> **Input records**
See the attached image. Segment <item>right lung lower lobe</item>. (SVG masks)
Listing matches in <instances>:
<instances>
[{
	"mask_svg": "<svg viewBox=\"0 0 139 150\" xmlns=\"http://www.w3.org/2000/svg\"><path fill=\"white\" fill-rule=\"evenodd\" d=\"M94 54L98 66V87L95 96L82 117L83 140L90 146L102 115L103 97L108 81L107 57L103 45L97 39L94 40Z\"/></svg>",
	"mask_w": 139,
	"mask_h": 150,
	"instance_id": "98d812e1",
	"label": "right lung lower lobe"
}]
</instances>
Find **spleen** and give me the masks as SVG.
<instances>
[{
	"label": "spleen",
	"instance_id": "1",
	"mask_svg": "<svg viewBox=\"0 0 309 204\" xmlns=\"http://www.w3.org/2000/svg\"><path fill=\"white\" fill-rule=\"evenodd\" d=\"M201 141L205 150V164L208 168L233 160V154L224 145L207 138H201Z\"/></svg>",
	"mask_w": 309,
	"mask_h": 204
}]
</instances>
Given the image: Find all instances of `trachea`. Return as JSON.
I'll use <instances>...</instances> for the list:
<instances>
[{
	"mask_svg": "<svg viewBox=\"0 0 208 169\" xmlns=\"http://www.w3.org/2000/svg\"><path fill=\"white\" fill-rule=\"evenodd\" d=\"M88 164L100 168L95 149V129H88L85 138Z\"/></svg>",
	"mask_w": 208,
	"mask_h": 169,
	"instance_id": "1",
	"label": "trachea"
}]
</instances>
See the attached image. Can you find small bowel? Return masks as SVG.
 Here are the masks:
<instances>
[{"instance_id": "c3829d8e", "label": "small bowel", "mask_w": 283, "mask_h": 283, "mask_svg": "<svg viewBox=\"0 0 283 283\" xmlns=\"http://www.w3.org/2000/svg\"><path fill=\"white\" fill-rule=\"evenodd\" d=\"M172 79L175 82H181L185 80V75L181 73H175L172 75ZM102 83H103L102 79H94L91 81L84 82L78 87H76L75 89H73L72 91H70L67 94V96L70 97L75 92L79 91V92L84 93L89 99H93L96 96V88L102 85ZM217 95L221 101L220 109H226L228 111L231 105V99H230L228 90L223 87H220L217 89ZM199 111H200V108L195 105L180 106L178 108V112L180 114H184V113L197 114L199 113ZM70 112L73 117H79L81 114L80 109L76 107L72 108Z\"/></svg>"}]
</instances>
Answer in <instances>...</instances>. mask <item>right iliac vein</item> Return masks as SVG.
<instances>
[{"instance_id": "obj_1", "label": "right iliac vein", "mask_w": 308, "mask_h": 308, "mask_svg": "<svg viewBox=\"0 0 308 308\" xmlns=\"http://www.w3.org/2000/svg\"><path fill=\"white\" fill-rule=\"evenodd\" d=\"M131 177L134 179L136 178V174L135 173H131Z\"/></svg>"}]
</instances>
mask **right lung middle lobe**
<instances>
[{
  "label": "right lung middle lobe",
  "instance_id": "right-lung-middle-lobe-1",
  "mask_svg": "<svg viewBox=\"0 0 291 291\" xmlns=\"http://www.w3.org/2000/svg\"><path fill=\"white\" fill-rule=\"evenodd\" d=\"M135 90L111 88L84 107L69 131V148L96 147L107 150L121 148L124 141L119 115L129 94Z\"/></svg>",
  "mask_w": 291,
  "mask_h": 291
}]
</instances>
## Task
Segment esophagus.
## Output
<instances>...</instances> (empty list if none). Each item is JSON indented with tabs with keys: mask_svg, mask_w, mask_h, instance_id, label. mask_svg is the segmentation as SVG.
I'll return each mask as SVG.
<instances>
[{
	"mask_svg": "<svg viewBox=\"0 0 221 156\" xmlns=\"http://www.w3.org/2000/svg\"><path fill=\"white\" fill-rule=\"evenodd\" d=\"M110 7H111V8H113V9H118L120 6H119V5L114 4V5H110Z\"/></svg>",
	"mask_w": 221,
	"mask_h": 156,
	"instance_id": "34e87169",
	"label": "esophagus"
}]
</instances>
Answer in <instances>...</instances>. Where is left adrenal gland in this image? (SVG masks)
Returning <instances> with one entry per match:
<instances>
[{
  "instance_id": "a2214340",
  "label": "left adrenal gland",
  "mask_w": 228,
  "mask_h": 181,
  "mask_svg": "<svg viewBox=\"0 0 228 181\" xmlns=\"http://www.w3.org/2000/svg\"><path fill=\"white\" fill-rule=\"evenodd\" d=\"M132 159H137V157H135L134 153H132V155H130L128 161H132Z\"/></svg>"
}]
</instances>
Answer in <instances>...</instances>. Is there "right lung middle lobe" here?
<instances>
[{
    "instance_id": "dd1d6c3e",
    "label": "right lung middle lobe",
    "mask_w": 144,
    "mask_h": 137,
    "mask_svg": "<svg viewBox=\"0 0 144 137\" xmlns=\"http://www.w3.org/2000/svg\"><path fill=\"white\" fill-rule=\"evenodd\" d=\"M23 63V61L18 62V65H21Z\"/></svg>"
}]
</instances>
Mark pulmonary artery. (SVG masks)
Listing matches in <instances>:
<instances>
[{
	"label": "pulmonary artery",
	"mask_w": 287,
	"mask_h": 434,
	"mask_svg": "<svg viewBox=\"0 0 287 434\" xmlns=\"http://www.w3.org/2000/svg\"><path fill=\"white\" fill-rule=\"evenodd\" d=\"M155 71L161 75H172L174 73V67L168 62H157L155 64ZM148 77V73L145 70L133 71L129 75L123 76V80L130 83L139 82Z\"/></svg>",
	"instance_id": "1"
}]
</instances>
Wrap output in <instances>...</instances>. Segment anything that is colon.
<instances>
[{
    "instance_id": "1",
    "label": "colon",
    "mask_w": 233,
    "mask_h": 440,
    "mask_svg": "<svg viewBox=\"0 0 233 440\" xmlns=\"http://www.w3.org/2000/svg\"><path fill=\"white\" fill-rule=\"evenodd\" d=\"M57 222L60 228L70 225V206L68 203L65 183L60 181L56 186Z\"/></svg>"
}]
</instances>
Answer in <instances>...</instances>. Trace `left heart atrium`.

> **Prompt**
How many lines in the rows above contain the string "adrenal"? Matches must have the same case. Reply with the number only.

> **Worked answer**
2